▶ **SUPPLIED ENTRIES**:
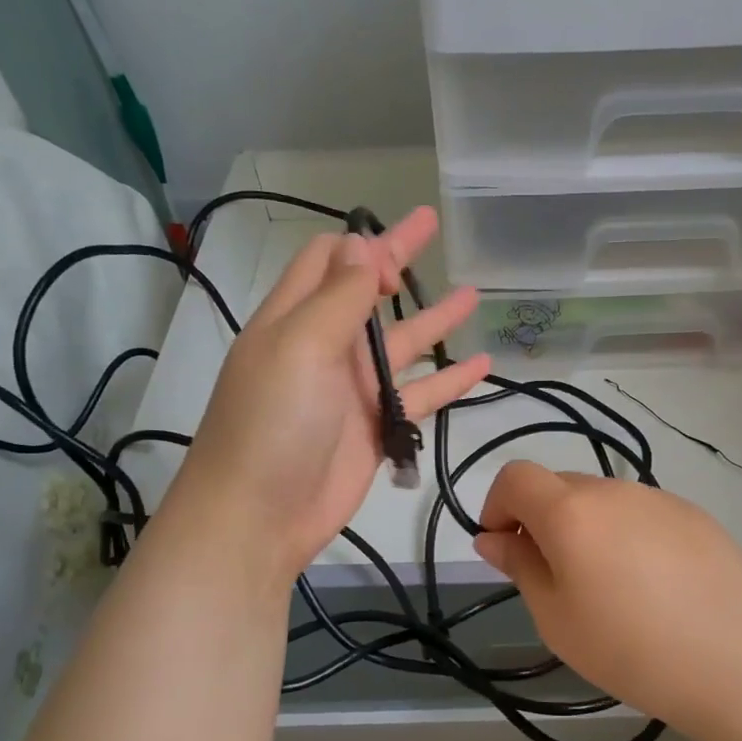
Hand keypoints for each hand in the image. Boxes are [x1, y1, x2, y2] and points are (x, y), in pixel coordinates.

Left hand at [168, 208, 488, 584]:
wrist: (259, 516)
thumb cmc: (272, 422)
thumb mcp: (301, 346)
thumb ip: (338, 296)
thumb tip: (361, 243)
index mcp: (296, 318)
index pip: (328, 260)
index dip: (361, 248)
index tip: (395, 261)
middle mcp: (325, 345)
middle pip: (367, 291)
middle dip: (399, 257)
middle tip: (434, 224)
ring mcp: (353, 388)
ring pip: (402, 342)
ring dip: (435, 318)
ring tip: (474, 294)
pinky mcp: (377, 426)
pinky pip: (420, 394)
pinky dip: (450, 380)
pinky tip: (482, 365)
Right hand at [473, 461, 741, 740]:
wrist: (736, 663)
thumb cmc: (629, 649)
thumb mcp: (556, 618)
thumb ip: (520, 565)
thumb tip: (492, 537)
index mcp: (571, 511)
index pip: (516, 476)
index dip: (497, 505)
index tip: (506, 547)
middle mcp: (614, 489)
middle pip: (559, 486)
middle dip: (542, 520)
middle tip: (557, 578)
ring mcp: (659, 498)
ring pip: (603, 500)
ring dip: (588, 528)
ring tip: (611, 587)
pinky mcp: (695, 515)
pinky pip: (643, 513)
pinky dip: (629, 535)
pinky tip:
* * *
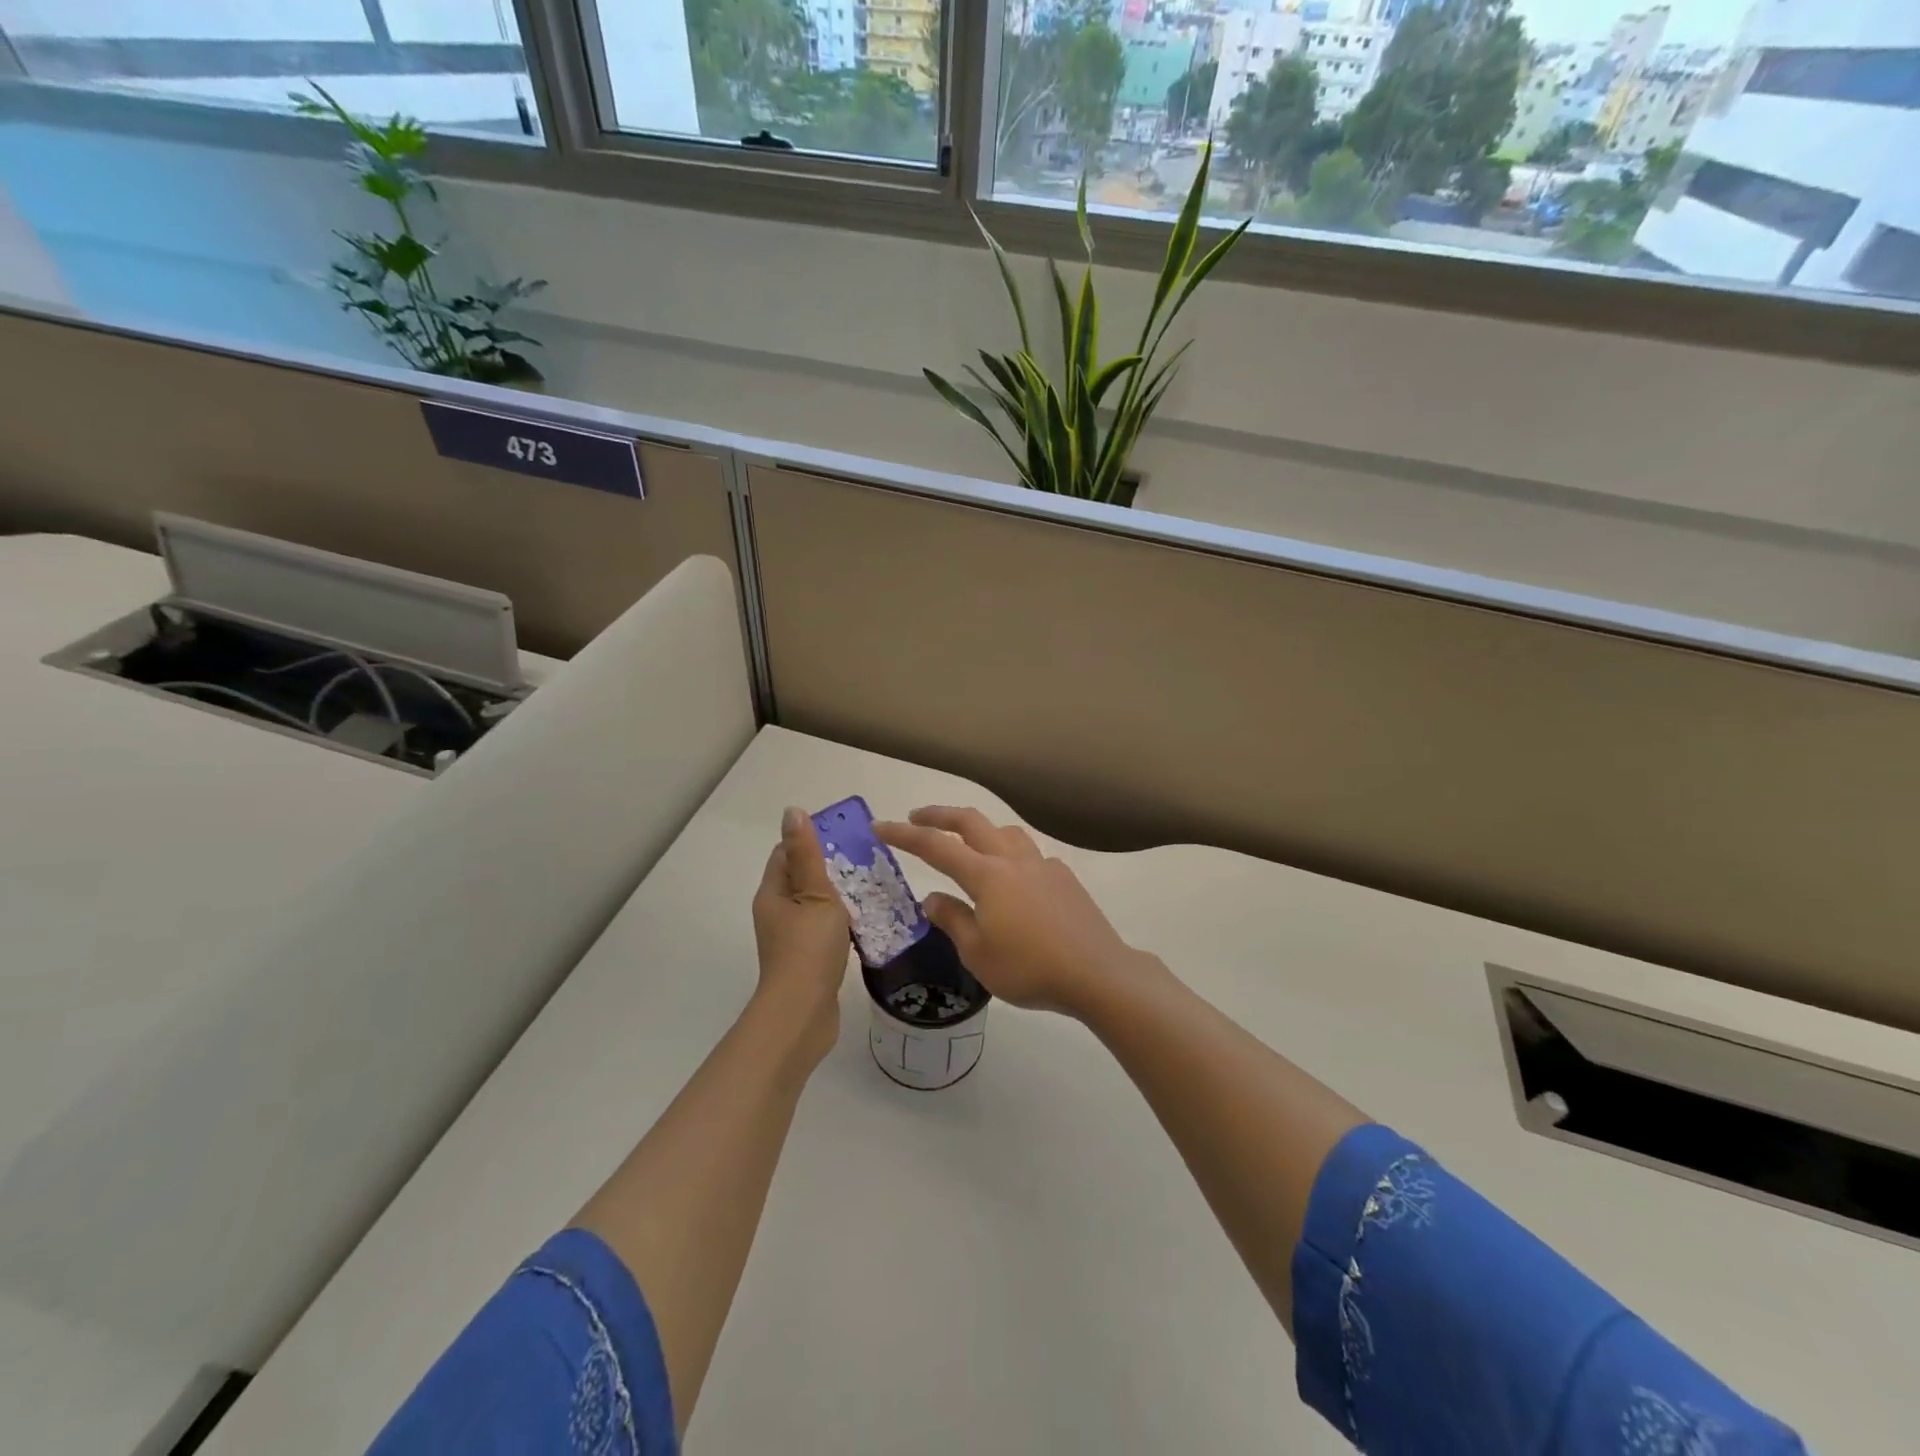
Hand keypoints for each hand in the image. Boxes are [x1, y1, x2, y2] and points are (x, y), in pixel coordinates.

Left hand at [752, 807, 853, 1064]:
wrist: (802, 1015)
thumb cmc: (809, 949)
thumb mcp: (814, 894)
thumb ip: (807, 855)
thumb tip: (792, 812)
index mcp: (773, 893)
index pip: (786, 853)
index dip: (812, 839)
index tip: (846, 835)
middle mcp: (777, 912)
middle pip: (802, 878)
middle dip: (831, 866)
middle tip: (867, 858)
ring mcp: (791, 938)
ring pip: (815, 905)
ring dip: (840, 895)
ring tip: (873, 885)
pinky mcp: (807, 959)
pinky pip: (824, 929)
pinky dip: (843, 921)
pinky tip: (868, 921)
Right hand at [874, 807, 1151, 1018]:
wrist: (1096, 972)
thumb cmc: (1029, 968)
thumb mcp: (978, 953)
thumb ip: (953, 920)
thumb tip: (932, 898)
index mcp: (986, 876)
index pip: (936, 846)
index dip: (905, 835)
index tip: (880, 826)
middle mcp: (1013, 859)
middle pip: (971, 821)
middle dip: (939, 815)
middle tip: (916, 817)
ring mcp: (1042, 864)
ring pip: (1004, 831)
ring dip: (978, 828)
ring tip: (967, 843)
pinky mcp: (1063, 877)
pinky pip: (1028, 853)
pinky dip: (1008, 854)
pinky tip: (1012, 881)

▶ **WHAT TO DO**:
Look above for the line with "ring tip: (474, 294)" and the line with "middle tip: (557, 578)"; transcribe both and all lines in between, exactly, and nothing else.

▶ **FINISHED TASK**:
ring tip: (474, 294)
pinky mcp: (377, 426)
pinky pip: (420, 394)
pinky dip: (450, 380)
pinky tip: (482, 365)
Right hand at [473, 461, 741, 740]:
wrist: (736, 663)
thumb cmc: (629, 649)
thumb mcp: (556, 618)
thumb ip: (520, 565)
thumb tip: (492, 537)
index mcp: (571, 511)
index pip: (516, 476)
index dip: (497, 505)
index tip: (506, 547)
middle mcp: (614, 489)
middle pip: (559, 486)
middle dip: (542, 520)
middle tip: (557, 578)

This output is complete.